Using mixup on RoBERTa

Hello everyone!

I tried to apply the technique of data augmentation, mixup, popularly used on computer vision, but in this case on NLP.

The algorithm developed is in two phases:

The first phase gets the representation for each sentence of the batch, computing the mean of the correspondent hidden states of the last layer. The fragment below shows the corresponding module.

class LanguageModel(nn.Module):
 
  def __init__(self, pretrained_model_name, device="cuda:0", anonymized_tokens=False):
    super(LanguageModel, self).__init__()
    # Load tokenizer
    self.tokenizer = AutoTokenizer.from_pretrained(pretrained_model_name)
    # Load model
    self.config = AutoConfig.from_pretrained(pretrained_model_name)
    self.config.output_hidden_states = True
    self.model = AutoModel.from_pretrained(pretrained_model_name, config=self.config).to(device)

  def forward(self, input_ids, attention_mask):
    outputs = self.model(
        input_ids=input_ids,
        attention_mask=attention_mask,
    )
    activations = torch.mean(outputs[0], axis=1)
    return activations

After that, it generates the mixup examples using the function proposed on the original code, but being the input, the representations computed on the previous step, instead the images, like originally.
One time the mixup examples are generated, the second phase realizes the predictions (the fragment below shows the corresponding module). Finally, is computed the loss, in the same way as in the original work.

class ClassifierLayer(nn.Module):
 
  def __init__(self, num_classes, dropout_rate=0.1, petrained_size=768, device="cuda:0"):
    super(ClassifierLayer, self).__init__()
    self.layer = nn.Linear(petrained_size, num_classes, bias=True).to(device)
    self.drop = nn.Dropout(dropout_rate)

  def forward(self, z):
    activations = self.layer(self.drop(z))
    return activations

In the fragment of the code below, is shown a summary of the training loop proposed, however the full script used is here:

    for idx_epoch in range(0, args.num_train_epochs):
        language_model.train()
        classifier_layer.train()
        accs = 0; ps = 0; rs = 0; f1s = 0; lss = 0
        for (idx_batch, train_batch) in enumerate(train_dataloader):
            # 0: input_ids, 1: attention_mask, 2:token_type_ids, 3: labels
            batch_train = tuple(data_.to(device) for data_ in train_batch)
            labels_train = batch_train[-1]
            inputs = {
                'input_ids': batch_train[0],
                'attention_mask': batch_train[1],
            }
            optimizer.zero_grad()
            # 1st phase: conextual embeddings
            contextual_embeddings = language_model(
                input_ids=inputs['input_ids'],
                attention_mask=inputs['attention_mask'],
            )
            # 2nd phase: mixup
            inputs, targets_a, targets_b, lam = mixup_data(contextual_embeddings, labels_train, args.alpha_mixup, use_cuda)
            inputs, targets_a, targets_b = map(Variable, (inputs, targets_a, targets_b))
            predictions = classifier_layer(inputs)
            loss = mixup_criterion(criterion, predictions, targets_a, targets_b, lam)
            
            # 2nd phase: standard
            # predictions = classifier_layer(contextual_embeddings)
            # loss = criterion(predictions, labels_train)
            
            lss += loss
            loss.backward()
            optimizer.step()
            scheduler.step()

Experimenting with this approach, the results obtained are very poor…

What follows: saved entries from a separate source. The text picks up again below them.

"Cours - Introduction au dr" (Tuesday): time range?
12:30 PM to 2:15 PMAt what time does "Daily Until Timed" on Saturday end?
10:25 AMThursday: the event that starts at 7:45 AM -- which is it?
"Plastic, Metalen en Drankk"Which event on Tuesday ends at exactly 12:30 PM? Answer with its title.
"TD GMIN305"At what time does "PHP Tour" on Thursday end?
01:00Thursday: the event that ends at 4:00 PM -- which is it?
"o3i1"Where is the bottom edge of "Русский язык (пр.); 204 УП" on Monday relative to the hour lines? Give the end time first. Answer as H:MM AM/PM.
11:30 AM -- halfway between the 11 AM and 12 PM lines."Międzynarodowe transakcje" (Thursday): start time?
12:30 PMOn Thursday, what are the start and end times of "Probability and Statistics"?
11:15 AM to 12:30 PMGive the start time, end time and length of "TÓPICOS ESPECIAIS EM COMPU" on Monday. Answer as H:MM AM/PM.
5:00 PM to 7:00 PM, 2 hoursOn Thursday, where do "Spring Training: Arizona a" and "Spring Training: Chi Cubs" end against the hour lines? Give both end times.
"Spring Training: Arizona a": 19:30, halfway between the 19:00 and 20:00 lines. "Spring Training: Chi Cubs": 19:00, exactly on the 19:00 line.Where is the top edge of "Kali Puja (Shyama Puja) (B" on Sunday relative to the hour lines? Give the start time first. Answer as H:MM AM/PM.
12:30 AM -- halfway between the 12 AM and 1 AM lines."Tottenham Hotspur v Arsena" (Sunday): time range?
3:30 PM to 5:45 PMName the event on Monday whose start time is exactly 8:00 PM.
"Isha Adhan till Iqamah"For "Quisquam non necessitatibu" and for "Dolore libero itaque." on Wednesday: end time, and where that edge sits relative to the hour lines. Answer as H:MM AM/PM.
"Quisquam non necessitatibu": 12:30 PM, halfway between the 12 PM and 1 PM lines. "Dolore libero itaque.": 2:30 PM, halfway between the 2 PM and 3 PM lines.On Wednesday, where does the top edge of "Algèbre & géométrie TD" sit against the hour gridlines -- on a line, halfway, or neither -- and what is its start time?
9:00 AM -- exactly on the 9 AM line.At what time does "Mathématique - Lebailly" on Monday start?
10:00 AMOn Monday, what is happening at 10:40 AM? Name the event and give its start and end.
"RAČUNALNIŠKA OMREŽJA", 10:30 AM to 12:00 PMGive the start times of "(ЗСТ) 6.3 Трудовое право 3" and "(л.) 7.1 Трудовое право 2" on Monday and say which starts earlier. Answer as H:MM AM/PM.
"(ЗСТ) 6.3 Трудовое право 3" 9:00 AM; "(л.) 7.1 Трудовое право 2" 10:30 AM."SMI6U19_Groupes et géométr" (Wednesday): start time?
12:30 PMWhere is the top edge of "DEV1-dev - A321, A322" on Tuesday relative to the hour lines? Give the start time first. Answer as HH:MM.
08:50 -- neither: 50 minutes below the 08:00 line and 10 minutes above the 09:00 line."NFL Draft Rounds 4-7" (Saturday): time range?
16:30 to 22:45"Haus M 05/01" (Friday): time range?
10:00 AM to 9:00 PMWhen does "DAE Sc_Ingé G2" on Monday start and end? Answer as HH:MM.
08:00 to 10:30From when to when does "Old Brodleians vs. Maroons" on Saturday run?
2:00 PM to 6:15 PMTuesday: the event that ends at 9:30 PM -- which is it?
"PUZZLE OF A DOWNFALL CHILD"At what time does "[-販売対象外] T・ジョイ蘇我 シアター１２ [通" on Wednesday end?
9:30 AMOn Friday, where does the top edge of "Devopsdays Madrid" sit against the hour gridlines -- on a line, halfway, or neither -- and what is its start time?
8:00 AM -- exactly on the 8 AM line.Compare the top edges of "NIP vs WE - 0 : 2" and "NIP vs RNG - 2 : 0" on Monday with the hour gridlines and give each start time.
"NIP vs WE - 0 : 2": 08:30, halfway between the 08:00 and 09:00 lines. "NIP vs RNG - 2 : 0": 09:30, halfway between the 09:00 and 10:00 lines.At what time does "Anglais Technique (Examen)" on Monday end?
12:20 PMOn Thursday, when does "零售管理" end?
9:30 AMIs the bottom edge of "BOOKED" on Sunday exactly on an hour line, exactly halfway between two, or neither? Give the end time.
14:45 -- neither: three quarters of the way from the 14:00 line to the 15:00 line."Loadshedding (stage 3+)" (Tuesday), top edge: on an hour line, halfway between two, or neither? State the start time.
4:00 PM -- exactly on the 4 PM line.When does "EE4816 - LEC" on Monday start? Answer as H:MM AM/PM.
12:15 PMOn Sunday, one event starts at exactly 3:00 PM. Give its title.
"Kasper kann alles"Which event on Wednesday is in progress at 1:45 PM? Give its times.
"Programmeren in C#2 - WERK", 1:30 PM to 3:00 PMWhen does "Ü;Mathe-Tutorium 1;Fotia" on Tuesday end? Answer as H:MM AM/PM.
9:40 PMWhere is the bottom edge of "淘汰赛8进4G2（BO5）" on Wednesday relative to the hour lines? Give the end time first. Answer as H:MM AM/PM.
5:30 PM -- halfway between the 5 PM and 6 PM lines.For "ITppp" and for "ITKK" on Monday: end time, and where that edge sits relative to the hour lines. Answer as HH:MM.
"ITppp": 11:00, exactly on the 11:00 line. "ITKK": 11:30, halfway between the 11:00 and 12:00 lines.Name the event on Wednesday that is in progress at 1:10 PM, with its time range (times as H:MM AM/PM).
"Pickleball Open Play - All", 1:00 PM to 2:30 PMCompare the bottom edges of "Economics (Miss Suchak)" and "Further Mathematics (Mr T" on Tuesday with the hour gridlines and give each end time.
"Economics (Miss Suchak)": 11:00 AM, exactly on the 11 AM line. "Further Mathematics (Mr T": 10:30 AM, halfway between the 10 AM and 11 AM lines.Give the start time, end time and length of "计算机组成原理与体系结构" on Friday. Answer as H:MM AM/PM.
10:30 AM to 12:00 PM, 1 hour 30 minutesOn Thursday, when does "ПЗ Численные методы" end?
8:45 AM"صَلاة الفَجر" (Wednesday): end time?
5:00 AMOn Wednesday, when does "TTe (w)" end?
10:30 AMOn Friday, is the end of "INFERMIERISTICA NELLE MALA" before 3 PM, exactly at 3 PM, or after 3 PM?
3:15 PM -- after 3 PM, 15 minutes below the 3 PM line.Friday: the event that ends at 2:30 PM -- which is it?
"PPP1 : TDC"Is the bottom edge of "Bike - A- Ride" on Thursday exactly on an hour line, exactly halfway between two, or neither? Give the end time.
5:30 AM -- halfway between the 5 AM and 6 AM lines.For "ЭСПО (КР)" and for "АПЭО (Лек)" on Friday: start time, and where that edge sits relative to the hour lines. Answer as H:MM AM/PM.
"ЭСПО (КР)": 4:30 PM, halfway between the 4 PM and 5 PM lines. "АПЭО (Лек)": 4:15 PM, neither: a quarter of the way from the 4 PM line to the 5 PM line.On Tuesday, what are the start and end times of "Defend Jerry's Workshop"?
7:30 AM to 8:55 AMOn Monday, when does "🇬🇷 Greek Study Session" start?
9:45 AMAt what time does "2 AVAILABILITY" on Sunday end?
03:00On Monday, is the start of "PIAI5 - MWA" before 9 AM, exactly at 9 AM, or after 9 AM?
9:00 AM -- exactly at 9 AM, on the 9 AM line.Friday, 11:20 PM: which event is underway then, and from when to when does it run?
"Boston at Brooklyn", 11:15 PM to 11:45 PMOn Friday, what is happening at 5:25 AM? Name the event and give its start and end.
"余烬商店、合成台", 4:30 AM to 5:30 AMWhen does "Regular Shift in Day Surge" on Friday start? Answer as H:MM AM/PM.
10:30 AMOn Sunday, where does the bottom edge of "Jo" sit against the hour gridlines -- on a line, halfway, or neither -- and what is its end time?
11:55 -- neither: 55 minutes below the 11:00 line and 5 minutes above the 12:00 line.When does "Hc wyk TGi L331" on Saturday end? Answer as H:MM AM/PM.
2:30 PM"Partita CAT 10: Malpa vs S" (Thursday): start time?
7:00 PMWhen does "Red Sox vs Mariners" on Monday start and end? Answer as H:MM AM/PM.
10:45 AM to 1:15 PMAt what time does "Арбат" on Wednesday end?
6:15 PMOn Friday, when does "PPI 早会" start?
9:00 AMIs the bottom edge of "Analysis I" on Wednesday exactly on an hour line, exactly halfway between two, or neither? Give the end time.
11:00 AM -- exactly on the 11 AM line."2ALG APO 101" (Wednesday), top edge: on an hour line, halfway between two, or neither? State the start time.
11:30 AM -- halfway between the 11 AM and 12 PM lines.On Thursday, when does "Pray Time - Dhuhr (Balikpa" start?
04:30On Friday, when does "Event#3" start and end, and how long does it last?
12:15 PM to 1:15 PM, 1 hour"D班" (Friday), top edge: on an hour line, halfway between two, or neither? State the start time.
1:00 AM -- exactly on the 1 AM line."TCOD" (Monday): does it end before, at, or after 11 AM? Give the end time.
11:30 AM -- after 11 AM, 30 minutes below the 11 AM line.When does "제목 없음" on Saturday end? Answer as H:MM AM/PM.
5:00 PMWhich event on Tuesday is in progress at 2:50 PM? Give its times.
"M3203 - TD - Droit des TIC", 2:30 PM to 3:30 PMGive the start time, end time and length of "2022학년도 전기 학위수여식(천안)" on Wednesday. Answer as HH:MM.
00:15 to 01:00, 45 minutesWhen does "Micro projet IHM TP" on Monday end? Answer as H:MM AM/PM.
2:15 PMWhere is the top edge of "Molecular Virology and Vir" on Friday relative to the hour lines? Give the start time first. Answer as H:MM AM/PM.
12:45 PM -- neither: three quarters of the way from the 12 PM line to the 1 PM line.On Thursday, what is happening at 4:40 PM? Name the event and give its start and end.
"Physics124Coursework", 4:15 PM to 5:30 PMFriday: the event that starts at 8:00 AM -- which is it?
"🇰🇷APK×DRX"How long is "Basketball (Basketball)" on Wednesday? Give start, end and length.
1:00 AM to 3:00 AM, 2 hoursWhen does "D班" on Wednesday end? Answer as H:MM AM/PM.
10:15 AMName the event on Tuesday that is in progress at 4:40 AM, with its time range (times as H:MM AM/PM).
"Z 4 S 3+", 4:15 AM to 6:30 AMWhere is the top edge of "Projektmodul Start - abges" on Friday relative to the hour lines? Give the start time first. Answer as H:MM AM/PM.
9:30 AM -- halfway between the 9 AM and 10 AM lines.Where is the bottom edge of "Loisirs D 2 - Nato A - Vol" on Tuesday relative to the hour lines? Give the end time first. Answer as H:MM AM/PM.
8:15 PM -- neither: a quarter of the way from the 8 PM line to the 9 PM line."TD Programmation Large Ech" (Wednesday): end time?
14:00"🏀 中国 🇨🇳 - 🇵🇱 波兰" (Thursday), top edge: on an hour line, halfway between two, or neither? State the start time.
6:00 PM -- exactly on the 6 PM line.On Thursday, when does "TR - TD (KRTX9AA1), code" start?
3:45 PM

Have any of you worked on an approximation similar to this one with successful/good results?

Thanks.

1 Like

Hi @franborjavalero!

This is really interesting. I remember @sgugger got a little bump using mixup after embeddings with ULMFiT. Would be really awesome to share this code as implementation for this is not trivial.

It wasn’t for transformers, but ULMFiT. Didn’t get the chance to try it on transformers model.
Also, I was using the manifold mixup version, which applies the mixup at a random layer (not necessarily the embedding), though this could also mess up the attention mechanism in tansformers.

2 Likes

Thanks for sharing @sgugger.
Data augmentation for text classification really is a tough one. Is there anything you consider promising?

@franborjavalero you might want to checkout this thread

1 Like

Haven’t found anything that really stands out for now, so no magic trick on my side :wink:

1 Like

Syntactic Data Augmentation Increases Robustness to Inference Heuristics discussed in the other thread seems interesting for NLI

2 Likes

You might find our work on Cost-Sensitivity to be of interest. We found it to be a good alternative to data augmentation. [Paper here and Code here]

1 Like